Et, sautant dans celle des trois voitures qui était la plus rapprochée de lui:
--Au palais royal! dit-il.
La voiture partit au galop.
CIII
QUELLE ÉTAIT LA GRACE QU'AVAIT A DEMANDER LE PILOTE.
Prévenu par l'amiral Caracciolo de l'arrivée du roi, le gouverneur du château avait officiellement annoncé cette arrivée aux autorités de Palerme.
Le syndic, la municipalité, les magistrats et le haut clergé de Palerme attendaient le roi depuis trois heures de l'après-midi dans la grande cour du palais. Le roi, qui avait besoin de manger et aussi de dormir, se dit que c'étaient trois discours à entendre, et il en frissonna de la pointe des pieds à la racine des cheveux.

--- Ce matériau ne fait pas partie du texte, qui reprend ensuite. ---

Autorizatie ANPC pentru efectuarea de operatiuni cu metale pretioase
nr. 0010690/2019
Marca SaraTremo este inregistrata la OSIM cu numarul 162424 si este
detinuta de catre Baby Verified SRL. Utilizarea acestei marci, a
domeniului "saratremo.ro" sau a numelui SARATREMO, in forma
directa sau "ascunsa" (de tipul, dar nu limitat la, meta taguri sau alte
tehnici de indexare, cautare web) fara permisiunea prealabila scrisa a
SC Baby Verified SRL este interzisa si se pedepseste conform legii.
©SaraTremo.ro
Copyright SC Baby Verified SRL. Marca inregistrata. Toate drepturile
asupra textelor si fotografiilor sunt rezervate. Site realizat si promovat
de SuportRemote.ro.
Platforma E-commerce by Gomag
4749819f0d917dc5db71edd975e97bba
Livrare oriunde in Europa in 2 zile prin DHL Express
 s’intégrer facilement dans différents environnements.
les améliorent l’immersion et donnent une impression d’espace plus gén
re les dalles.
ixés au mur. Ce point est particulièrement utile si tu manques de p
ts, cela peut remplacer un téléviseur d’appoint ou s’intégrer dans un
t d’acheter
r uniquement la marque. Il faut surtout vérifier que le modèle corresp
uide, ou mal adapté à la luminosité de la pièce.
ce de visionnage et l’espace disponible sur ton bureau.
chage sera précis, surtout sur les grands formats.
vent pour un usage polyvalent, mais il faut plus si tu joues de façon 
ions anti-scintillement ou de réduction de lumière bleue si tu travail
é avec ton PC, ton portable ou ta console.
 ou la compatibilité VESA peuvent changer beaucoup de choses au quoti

Aussi, prenant le premier la parole:
--Messieurs, dit-il, quel que soit votre talent d'orateurs, je doute que vous trouviez moyen de me dire quelque chose d'agréable. J'ai voulu faire la guerre aux Français, et ils m'ont battu; j'ai voulu défendre Naples, et j'ai été forcé de la quitter; je me suis embarqué, et j'ai essuyé une tempête. Me dire que ma présence vous réjouit serait me dire que vous êtes contents des malheurs qui m'arrivent, et, par-dessus tout, en me disant cela, vous m'empêcheriez de souper et de me coucher; ce qui, dans ce moment, me serait plus désagréable encore que d'avoir été battu par les Français, d'avoir été forcé de me sauver de Naples, et d'avoir eu, pendant trois jours, le mal de mer et la perspective d'être mangé par les poissons, attendu que je meurs de faim et de sommeil. Sur ce, je regarde vos discours comme faits, monsieur le syndic et messieurs du corps municipal. Je donne dix mille ducats pour les pauvres: vous pouvez les envoyer prendre demain.